Good news for the 1920 Cubs compared to 1919: they scored 165 more runs!
Bad news for the 1920 Cubs compared to 1919: they allowed 228 more runs!
The season went back to its then-normal length of 154 games (from 140) in 1920, and the runs scored/allowed numbers there explain why the Cubs won the same number of games -- 75 -- while losing 14 more, finishing under .500 at 75-79.
Grover Cleveland "Pete" Alexander was once again the star of the team -- in fact, the entire league; he had the highest WAR, 11.8, of any player in the National League in 1920. Overall he went 27-14 with an outstanding ERA of 1.91, and from August 28 to the end of the season he posted an even better mark -- a 1.28 ERA in 77⅓ innings, allowing just 64 hits and 11 walks.
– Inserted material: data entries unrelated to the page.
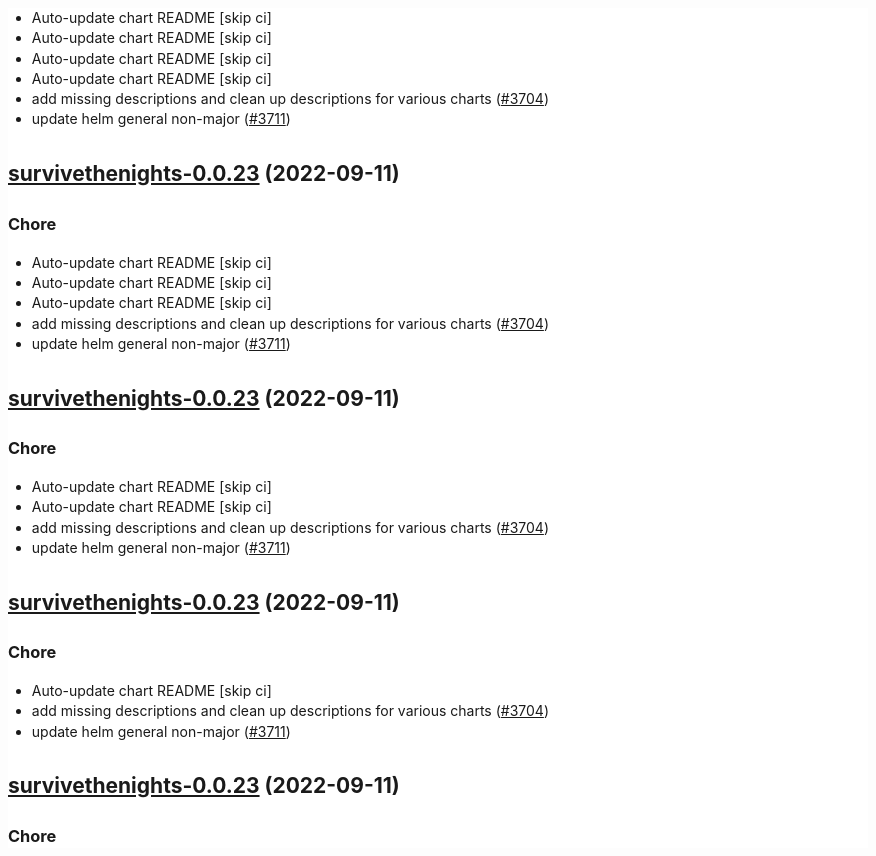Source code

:- Auto-update chart README [skip ci]
- Auto-update chart README [skip ci]
- Auto-update chart README [skip ci]
- Auto-update chart README [skip ci]
- add missing descriptions and clean up descriptions for various charts ([#3704](https://github.com/truecharts/charts/issues/3704))
- update helm general non-major ([#3711](https://github.com/truecharts/charts/issues/3711))

## [survivethenights-0.0.23](https://github.com/truecharts/charts/compare/survivethenights-0.0.22...survivethenights-0.0.23) (2022-09-11)

### Chore

- Auto-update chart README [skip ci]
- Auto-update chart README [skip ci]
- Auto-update chart README [skip ci]
- add missing descriptions and clean up descriptions for various charts ([#3704](https://github.com/truecharts/charts/issues/3704))
- update helm general non-major ([#3711](https://github.com/truecharts/charts/issues/3711))

## [survivethenights-0.0.23](https://github.com/truecharts/charts/compare/survivethenights-0.0.22...survivethenights-0.0.23) (2022-09-11)

### Chore

- Auto-update chart README [skip ci]
- Auto-update chart README [skip ci]
- add missing descriptions and clean up descriptions for various charts ([#3704](https://github.com/truecharts/charts/issues/3704))
- update helm general non-major ([#3711](https://github.com/truecharts/charts/issues/3711))

## [survivethenights-0.0.23](https://github.com/truecharts/charts/compare/survivethenights-0.0.22...survivethenights-0.0.23) (2022-09-11)

### Chore

- Auto-update chart README [skip ci]
- add missing descriptions and clean up descriptions for various charts ([#3704](https://github.com/truecharts/charts/issues/3704))
- update helm general non-major ([#3711](https://github.com/truecharts/charts/issues/3711))

## [survivethenights-0.0.23](https://github.com/truecharts/charts/compare/survivethenights-0.0.22...survivethenights-0.0.23) (2022-09-11)

### Chore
This included eight starts and a pair of relief appearances -- in that era, and in fact, continuing until the 1960s, a team's best starter might do that, appear in relief in between starts. Imagine Justin Verlander doing that today. Right, you can't.
The game went 17 innings -- and both pitchers threw all 17 innings. James Cruisinberry of the Tribune picks up the story, with a reference to the court hearings then making big news regarding the emerging Black Sox scandal:
With only about 6OO fans looking on, Chicago's Cubs won their most impressive game of the season yesterday when Grover Alexander shaded Haines in a hurling contest settled in the seventeenth inning. The final count was 3 to 2, and the players on each side hustled and battled as if the grand jury were watching them. In the seventeenth the Cubs won by a sturdy batting rally, Twombly leading off with a single. Terry fanned, but Barber delivered a blow to right that sent his mate to third. Merkle was then purposely walked, filling the bases, and in the pinch Dode Paskert delivered a vicious drive to the corner of left field that would have been a double, but it drove home the winning run and ended the game before Dode was at first base.
Hope he touched the base! Shades of Bryan LaHair's walkoff single last month!
Cruisinberry finished his article with an interesting note:
A side feature was the scoreboard, which showed the progress of the American league games. About the same time that the final score at Detroit was posted showing Cleveland had lost the first game of the double header, the figures at the first inning at St. Louis was posted showing the Sox were off with a three run lead, and the folks cheered and began figuring out a miracle, but later happenings dampened their enthusiasm.
This shows two things: first, the White Sox were favored to win the A.L. pennant for the second straight year, but after the scandal broke, key players were banned from playing, and they lost two of their last three to finish second. Second, this shows that there wasn't the Cubs/White Sox rivalry that there is now; many Chicago fans openly rooted for both teams in that era.